When stress measurements are made in rock masses, there is an implicit assumption that the magnitudes of the three principal stresses (s1, s2 and s3, known in this paper as a ‘triple’) are independent. However, there is evidence from stress measurements made in different parts of the world that there seem to be relations between the principal stresses; in particular, s1/s2 ˜ 1.5, s2/s3 ˜ 1.5 and s1/s3 ˜ 2.3. In order to explore these potential relations, we present Australian, Chilean, Finnish and UK stress data in the form of principal stress component versus the first stress invariant, and then we evaluate the mean ratios s1/s3 and s2/s3. In order to assess whether the ratios represent a mechanical phenomenon or a mathematical artifact of the ordered triples, we generate sets of ordered random numbers and determine the ratios associated with these. This leads to the conclusion that the observed relations between the principal stresses could not be fully explained through the ordered triple hypothesis. This means that the observed ratios must arise as a function of some controlling mechanism, probably the constraint induced by rock failure.

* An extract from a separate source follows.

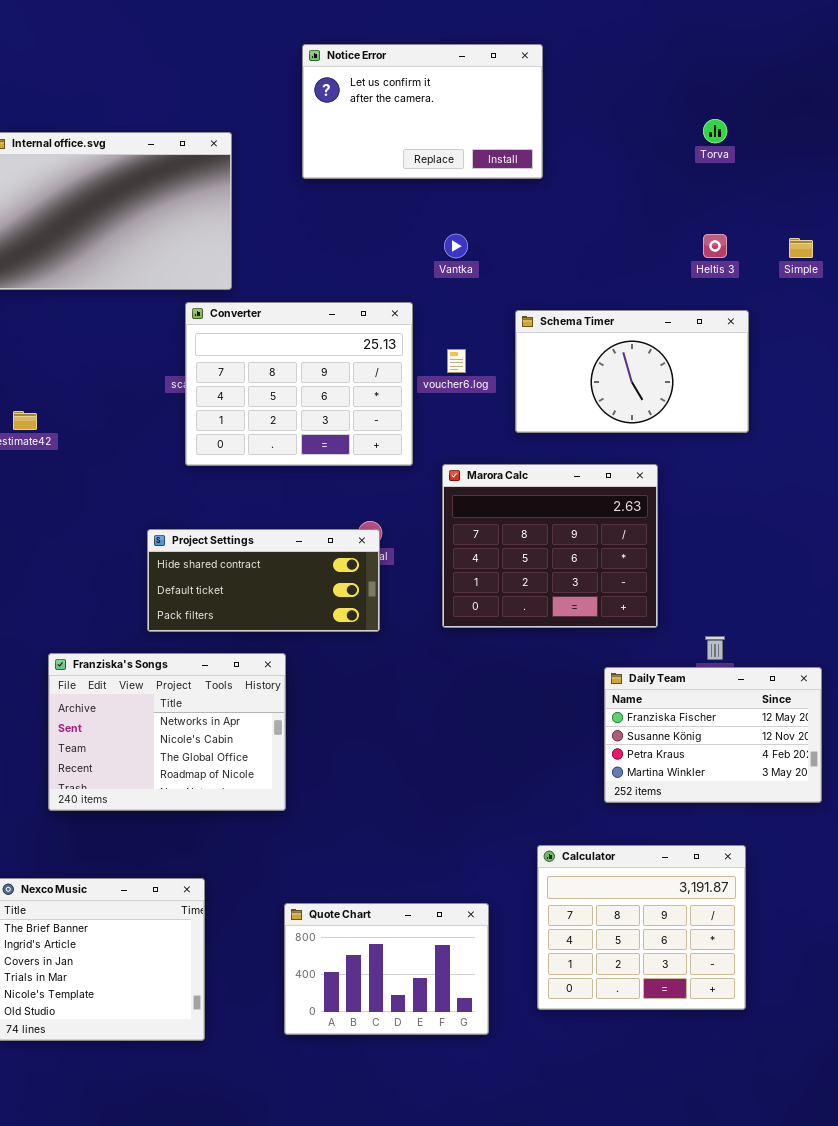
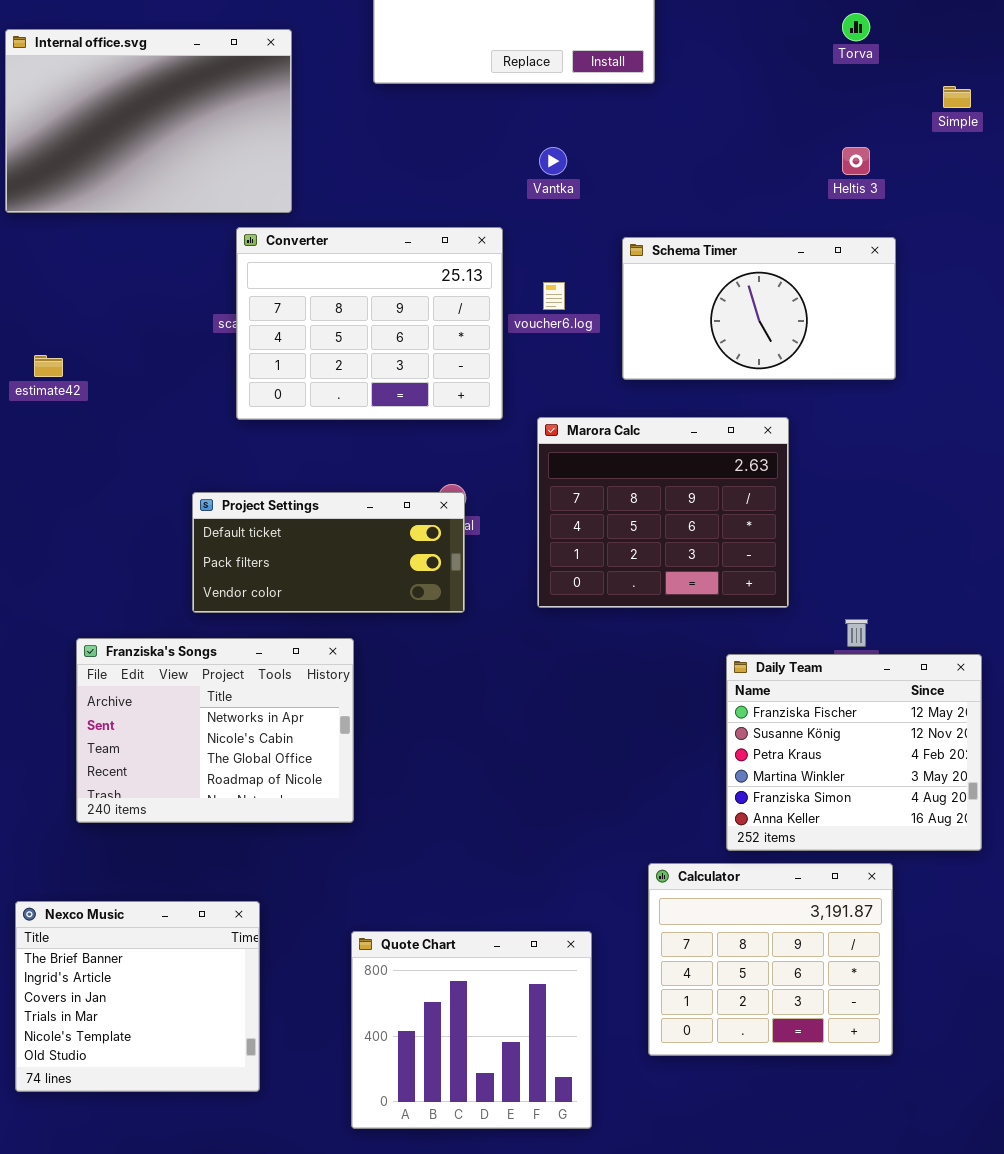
Simple: [789,238,813,258] -> [943,86,971,108], moved
Project Settings: [147,529,380,632] -> [192,492,465,613], scrolled down 1 row
Daily Team: [604,667,822,803] -> [726,654,982,851], resized
Quote Chart: [284,903,489,1035] -> [351,931,592,1129], resized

Accordingly, we found that those simulated principal stress triples satisfying a Mohr-Coulomb type relation between s1 and s3 did, in fact, follow similar trends to the stress ratios observed in situ. Thus, we conclude that this is entirely consistent with the hypothesis that the Earth’s crust is in a state of limiting equilibrium and we consider some of the ramifications for stress measurement campaigns.


The three principal values of a stress tensor are theoretically independent, and so, in general, there is no reason to expect any particular relation between them.